It is not necessary for each cluster node to have the same number of cores, even though that was the case in the example above. The number of cluster nodes in the system is given when the program starts. The number of used search threads is however given by the "Threads" UCI parameter. Normally the number of search threads is specified to be the same as the total number of cores in the cluster. It is however possible to specify a different number of search threads. If there are fewer search threads than cores, cores are allocated in breadth first order. If there are more search threads than cores, the extra search threads are spread out evenly over the cluster nodes and cores, which makes it possible to utilize hyperthreading cores.
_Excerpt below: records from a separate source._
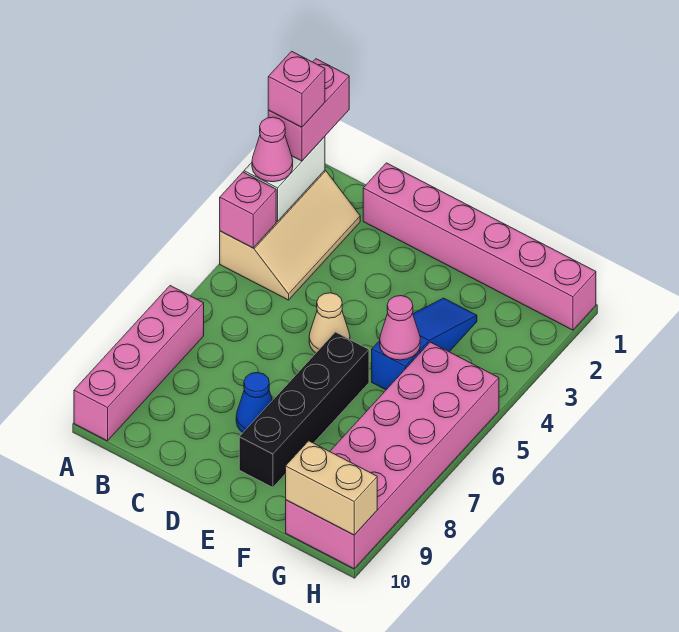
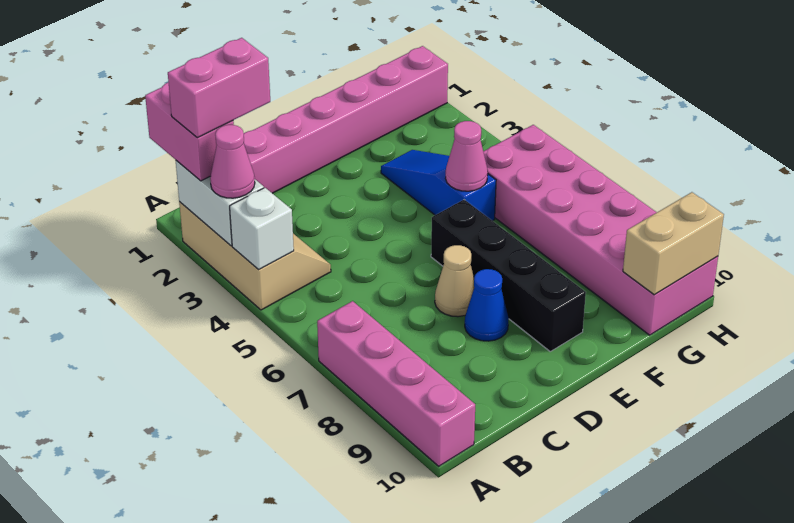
pink brick A2 level 4 -> pink brick A2:B2 level 4
pink brick A4 level 2 -> white brick A4 level 2
tan cone D5 level 1 -> tan cone D7 level 1

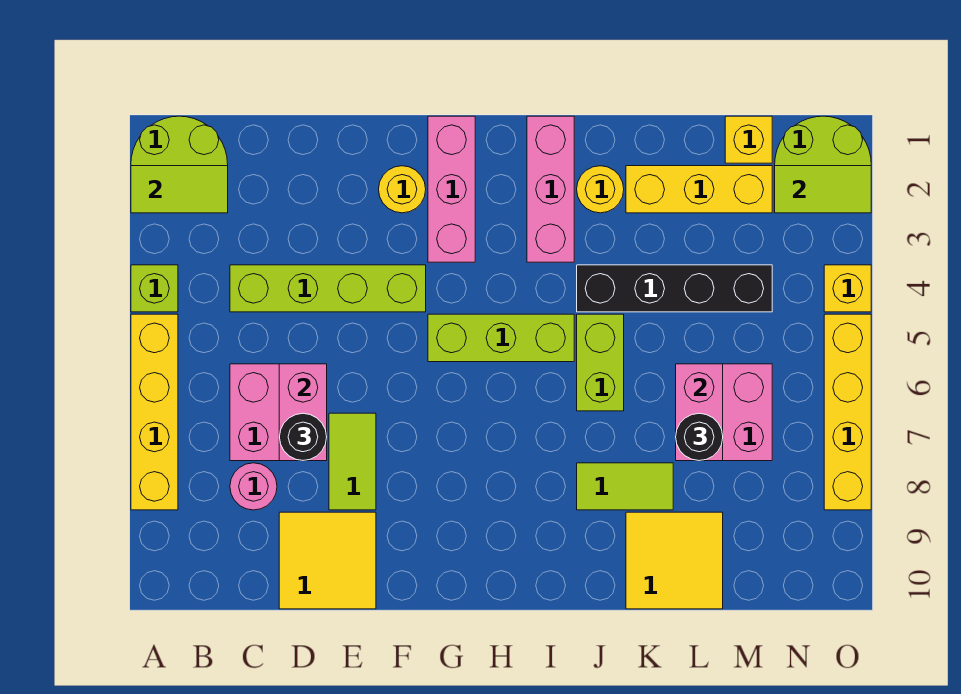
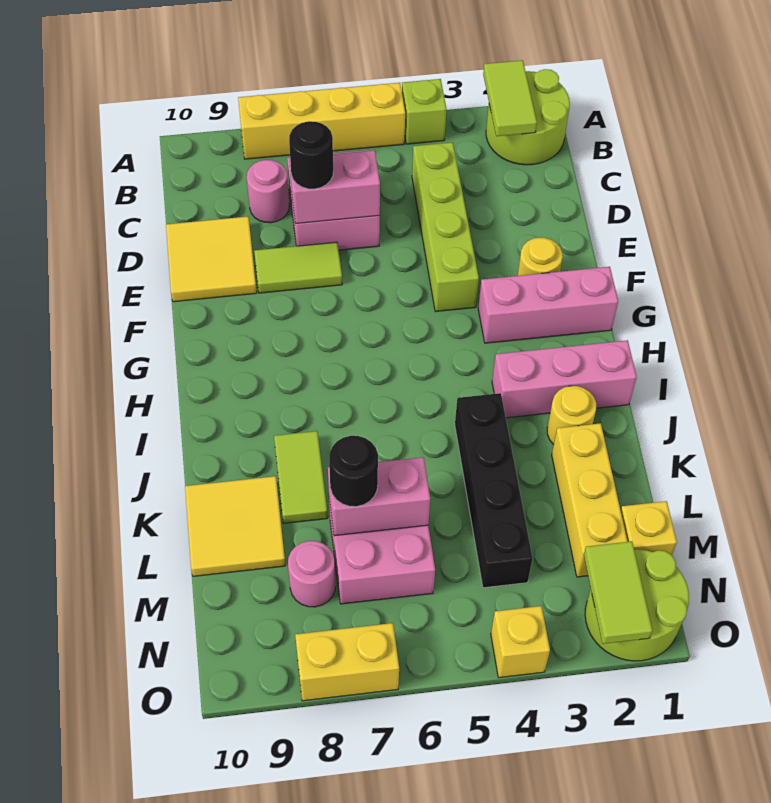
lime brick G5:I5 level 1 -> none
lime brick J5:J6 level 1 -> none
none -> pink round brick M8 level 1
yellow brick O5:O8 level 1 -> yellow brick O7:O8 level 1

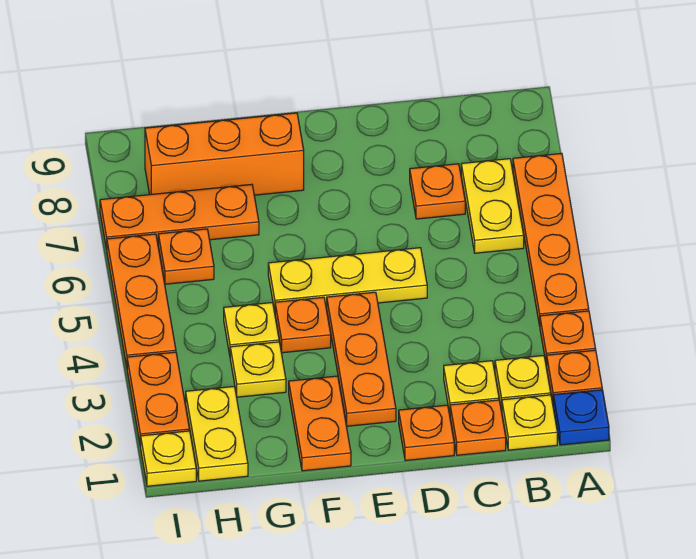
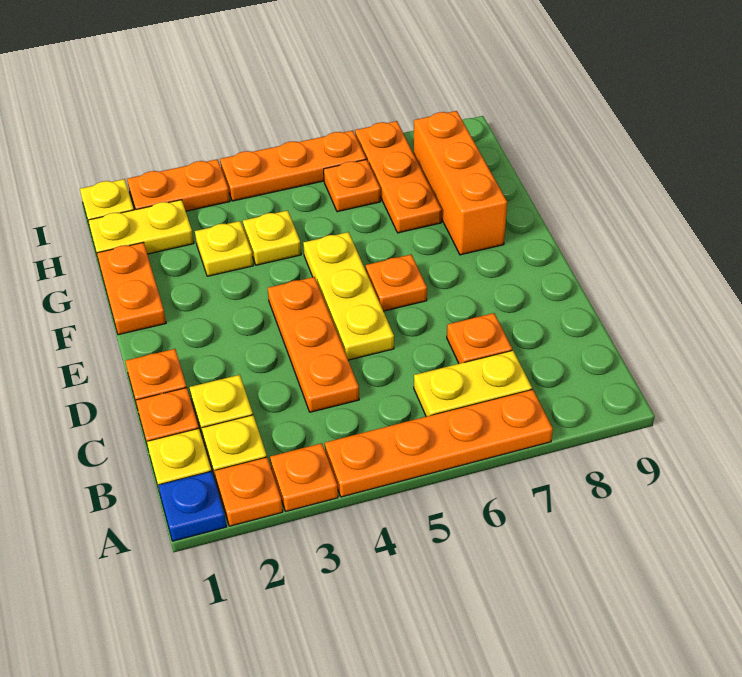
orange plate E2:E4 level 1 -> orange plate C4:E4 level 1
orange plate F1:F2 level 1 -> orange plate F1:G1 level 1
orange plate F4 level 1 -> orange plate E6 level 1

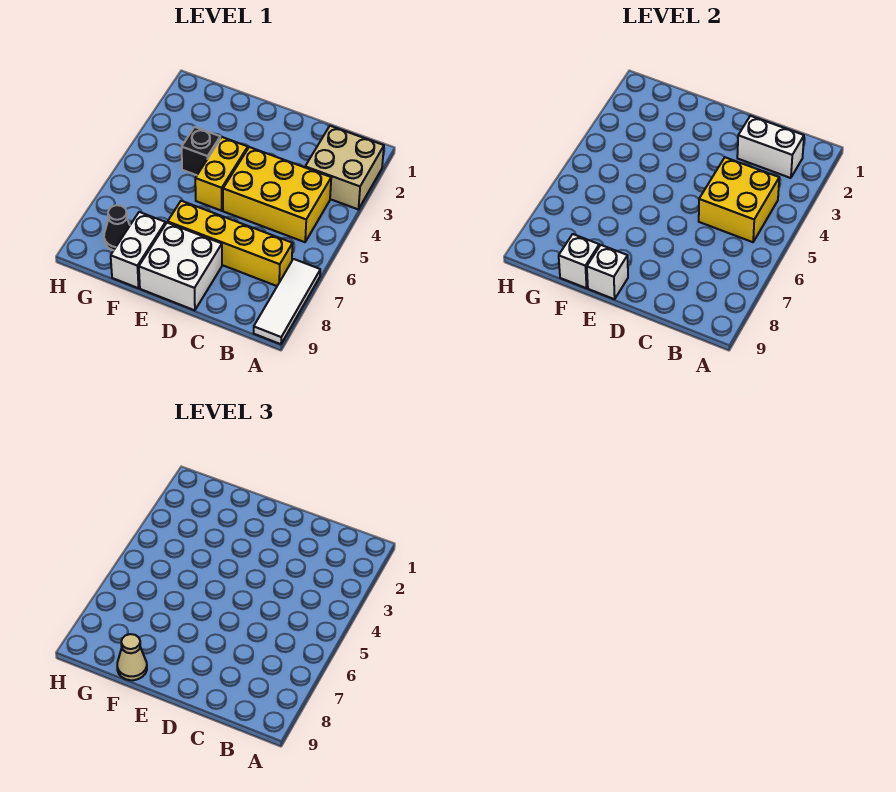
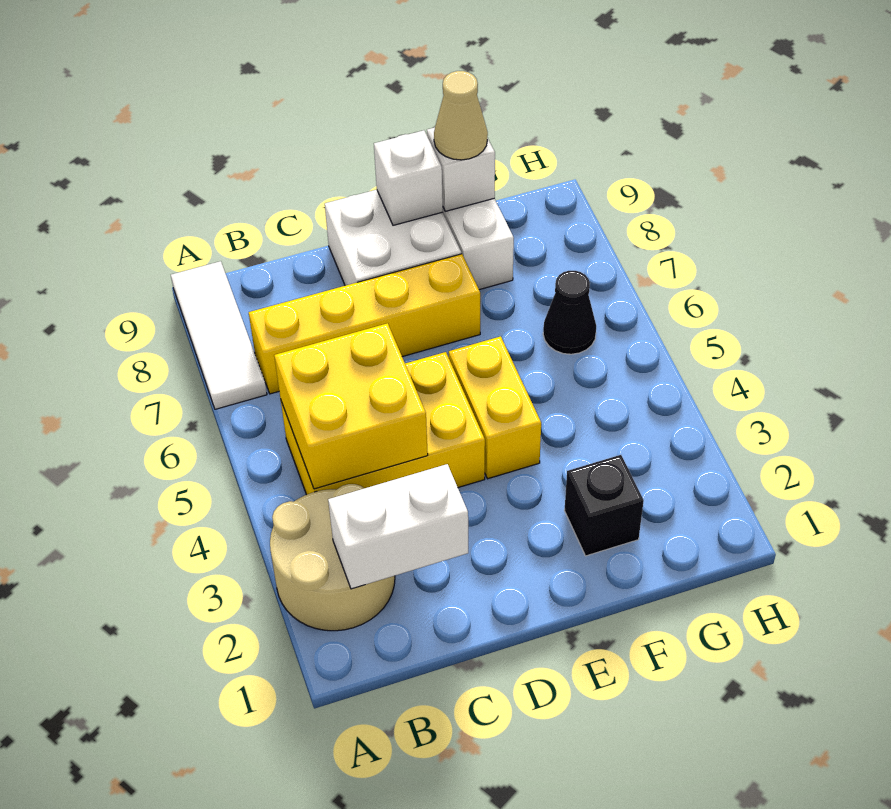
tan brick A2:B3 level 1 -> tan round brick A2:B3 level 1
black brick F4 level 1 -> black brick F2 level 1
black cone G8 level 1 -> black cone G6 level 1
Using the cluster communication described so far improves the search by making it possible for search threads to finish the search before the master thread (on node 0) and reporting the result up in the tree to the master thread. However, since each processor lives in its own address space, the major lazy SMP search improvement caused by transposition table sharing does not work between cluster nodes. To overcome this limitation a method to distribute transposition table updates to other cluster nodes has been implemented.
Each processor has one transposition table shared between all threads in the process. Whenever a search thread stores a result in the transposition table, it also checks if the stored depth is large enough to make it worthwhile to distribute this information to other cluster nodes. If so, the TT entry is stored in output queues containing entries to be sent to cluster node neighbors. Each cluster neighbor has its own output queue. Spare bandwidth between cluster nodes is used to transmit the queued entries to neighboring nodes. When a node receives a TT entry, it inserts it in its local transposition table, and, if the depth is large enough, also stores it in the output queues for all neighbors except the neighbor the entry came from. Since the cluster nodes form a tree structure, this ensures that each TT entry update can be distributed to all other cluster nodes, but distribution can stop at any cluster node if the TT entry depth is not large enough.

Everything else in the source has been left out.